Kisah yang lebih kompleks terlihat pada hubungan Anas (Ence Bagus) dan Hasan (Fanny Fadillah). Anas berusaha mencarikan kerja untuk kakaknya yang telah menganggur tujuh bulan. Hasan sebenarnya enggan bekerja di bawah orang lain. Semua karakter digambarkan dalam lima subplot yang bertemu pada tragedi bom di daerah Sarinah, Thamrin.

Kurang lebih selama 15 menit pertama, film ini terasa bertele-tele. Tidak terasa isyarat inti konflik film ini. Beberapa karakter yang nantinya akan diketahui sebagai teroris memang disorot. Namun sama sekali tidak ada tanda-tanda mereka merencanakan sesuatu yang besar. Figuran yang disorot juga terlalu banyak. 

Konflik batin para karakter dalam film ini sama sekali tidak digarap dengan wajar. Ardi hanya digambarkan sebagai polisi jagoan. Kegamangan batin yang bisa dieksploitasi lewat hubungan Ardi dengan putrinya dibiarkan begitu saja.

Demikian pula fragmen-fragmen karakter lain. Hanya hubungan Anas dan Hasan yang memperlihatkan kerentanan dalam hati keduanya. Itupun tidak maksimal.
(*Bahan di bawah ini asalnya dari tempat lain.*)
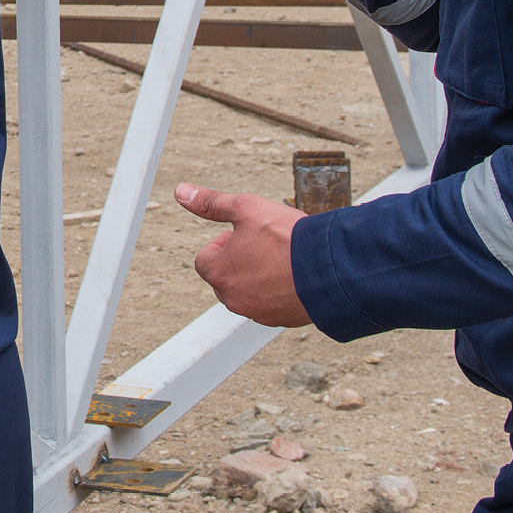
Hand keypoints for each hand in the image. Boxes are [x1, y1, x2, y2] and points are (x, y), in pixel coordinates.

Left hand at [177, 182, 311, 326]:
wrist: (330, 268)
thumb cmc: (286, 237)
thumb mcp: (245, 208)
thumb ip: (211, 202)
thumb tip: (181, 192)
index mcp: (220, 274)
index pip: (205, 260)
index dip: (221, 244)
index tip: (241, 235)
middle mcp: (235, 299)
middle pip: (225, 279)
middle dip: (237, 262)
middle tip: (261, 245)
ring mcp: (259, 312)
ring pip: (248, 293)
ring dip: (257, 277)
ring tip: (280, 258)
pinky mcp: (283, 320)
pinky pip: (272, 305)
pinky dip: (278, 291)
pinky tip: (294, 274)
Tentu yang paling buruk adalah tidak dijelaskannya konflik emosi para teroris. Tokoh-tokoh antagonis di situ hanya digambarkan mengeksekusi aksi teror. Tidak dijelaskan motif ideologis ataupun kerentanan emosi mereka.

Teknik pengambilan adegan maju-mundur-maju cukup menarik. Sudut pandang dalam lima subplot yang ditemukan dalam alur cerita ledakan besar. Tampaknya, sutradara Eugene Panji dan Myrna Paramita terinspirasi oleh Vantage Point (2008). Tata suara dan musiknya terasa mencekam. Kredit untuk Andi Rianto yang berhasil menambah seram adegan teror.

Sisi yang cukup menarik dalam film ini adalah ditampilkannya Standard Operation Procedure (SOP) penanganan teror yang meyakinkan. Film 22 Menit juga berusaha menampilkan citra polisi lalu lintas yang sigap, tegas, bersih sekaligus komunikatif dalam berhubungan dengan warga kota.

Para aktor dan aktris bermain cukup aman. Ario Bayu berhasil menampilkan karakter polisi gagah yang berani melawan teroris sekalipun tanpa helm pengaman. Caranya memegang senjata sangat meyakinkan. 

Kerapuhan Anas juga berhasil disajikan Ence Bagus. Sayang naskah cerita yang lemah gagal meledakkan potensi akting para pemeran lain seperti aktor senior Mathias Muchus.

Film 22 Menit, sepertinya, dirancang sebagai film penanda sejarah tragedi Bom Sarinah yang terjadi di Jakarta pada Januari 2016 lalu. Para penonton diharapkan akan dapat mengingat tragedi bom tersebut melalui film ini. 

Sayang, naskah cerita yang lemah, membuat film ini hanya terasa seperti reality show polisi 86 di NET TV. Tidak lebih. Penonton akan keluar bioskop tanpa memori apa pun terhadap film ini.